Accordingly, the budget proposes to implement a measure that will curtail foreign affiliate debt dumping while at the same time preserving the ability of Canadian subsidiaries of foreign parents to undertake legitimate expansion of their Canadian-based businesses. Specifically, the measure proposes that, where certain conditions are met:
- a dividend will be deemed to be paid by a Canadian subsidiary to its foreign parent equal to the fair market value of the non-share consideration given by the Canadian subsidiary on the acquisition of the foreign affiliate shares;
- any deemed dividend will be subject to non-resident withholding tax, as reduced by any applicable tax treaty; and
- any increase to the paid-up capital of the shares of the Canadian subsidiary for shares issued as consideration to the foreign parent will be ignored.
This measure effectively extends the existing cross-border surplus stripping rule under Section 212.1 of the Income Tax Act to cover transactions involving foreign affiliates.
This measure will not apply to transactions that satisfy a 'business purpose' test.
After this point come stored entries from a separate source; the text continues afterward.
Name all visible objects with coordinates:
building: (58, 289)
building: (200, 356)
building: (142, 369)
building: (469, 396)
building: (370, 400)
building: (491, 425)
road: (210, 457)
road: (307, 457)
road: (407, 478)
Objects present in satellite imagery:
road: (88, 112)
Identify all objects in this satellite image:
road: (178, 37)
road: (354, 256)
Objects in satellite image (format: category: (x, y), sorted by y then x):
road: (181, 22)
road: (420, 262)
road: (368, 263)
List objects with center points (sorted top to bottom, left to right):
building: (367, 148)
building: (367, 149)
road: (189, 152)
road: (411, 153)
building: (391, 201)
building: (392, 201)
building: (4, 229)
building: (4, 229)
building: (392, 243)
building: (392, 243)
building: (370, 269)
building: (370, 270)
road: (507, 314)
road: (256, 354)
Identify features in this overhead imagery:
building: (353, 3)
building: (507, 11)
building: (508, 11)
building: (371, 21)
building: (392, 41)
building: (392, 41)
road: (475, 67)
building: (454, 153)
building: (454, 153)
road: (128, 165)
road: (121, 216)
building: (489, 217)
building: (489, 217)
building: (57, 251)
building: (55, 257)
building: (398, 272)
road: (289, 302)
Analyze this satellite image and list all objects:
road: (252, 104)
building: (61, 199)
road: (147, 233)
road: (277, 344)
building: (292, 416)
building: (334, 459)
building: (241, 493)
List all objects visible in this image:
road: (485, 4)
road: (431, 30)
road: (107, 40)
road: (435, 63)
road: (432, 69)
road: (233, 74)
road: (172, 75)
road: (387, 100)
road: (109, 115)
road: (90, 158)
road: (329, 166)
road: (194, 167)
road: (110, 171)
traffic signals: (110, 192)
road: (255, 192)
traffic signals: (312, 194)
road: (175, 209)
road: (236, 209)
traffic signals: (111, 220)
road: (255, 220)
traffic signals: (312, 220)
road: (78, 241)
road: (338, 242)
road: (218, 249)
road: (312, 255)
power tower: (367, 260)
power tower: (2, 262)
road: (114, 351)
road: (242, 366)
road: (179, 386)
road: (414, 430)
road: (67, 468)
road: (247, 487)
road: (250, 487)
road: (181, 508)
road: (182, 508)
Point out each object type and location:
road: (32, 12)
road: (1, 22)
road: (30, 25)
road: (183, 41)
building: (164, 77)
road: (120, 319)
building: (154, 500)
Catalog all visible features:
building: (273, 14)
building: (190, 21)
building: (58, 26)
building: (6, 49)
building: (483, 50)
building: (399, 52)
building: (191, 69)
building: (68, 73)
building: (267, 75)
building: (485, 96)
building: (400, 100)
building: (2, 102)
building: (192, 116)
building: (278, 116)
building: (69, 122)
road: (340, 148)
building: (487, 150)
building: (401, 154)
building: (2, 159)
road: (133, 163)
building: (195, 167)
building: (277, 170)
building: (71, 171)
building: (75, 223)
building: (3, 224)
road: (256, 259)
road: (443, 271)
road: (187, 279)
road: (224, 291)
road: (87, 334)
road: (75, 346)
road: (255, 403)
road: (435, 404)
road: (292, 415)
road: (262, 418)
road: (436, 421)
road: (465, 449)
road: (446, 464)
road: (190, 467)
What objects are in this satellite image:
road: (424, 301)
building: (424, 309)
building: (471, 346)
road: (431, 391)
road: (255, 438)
The primary factors to consider in applying this test will be non-tax factors that will be enumerated in the act. One factor will evaluate whether it is reasonable to conclude that the investment in, and ownership of, the foreign affiliate belongs in the Canadian subsidiary rather than in any other entity in the foreign parent's group. Another factor to consider will be whether senior officers of the Canadian subsidiary which resided and worked in Canada exercised principal decision making for the particular investment. If the business purpose test is satisfied, then the foreign affiliate debt-dumping provision will not apply. The budget notes that the government will accept submissions until June 1 2012 as to the specific criteria that should be included within the proposed 'business purpose' test.
This measure will apply to transactions that occur on or after March 29 2012, other than transactions that occur before 2013 between parties that deal at arm's length and that are obligated to complete the transaction pursuant to the terms of an agreement in writing between the parties that is entered into before March 29 2012.
Base erosion rules – Canadian banks
The budget proposes to amend the so-called 'base erosion' rules in the foreign accrual property income provisions of the Income Tax Act to alleviate the tax cost to Canadian banks of using excess liquidity of their foreign affiliates in their Canadian operations. Amendments will also ensure that certain securities transactions undertaken in the course of a bank's business of facilitating trades for arm's-length customers are not inappropriately caught by the base erosion rules. The budget plan indicates that these amendments will be developed in conjunction with industry representatives and will include appropriate safeguards to ensure the Canadian tax base is adequately protected.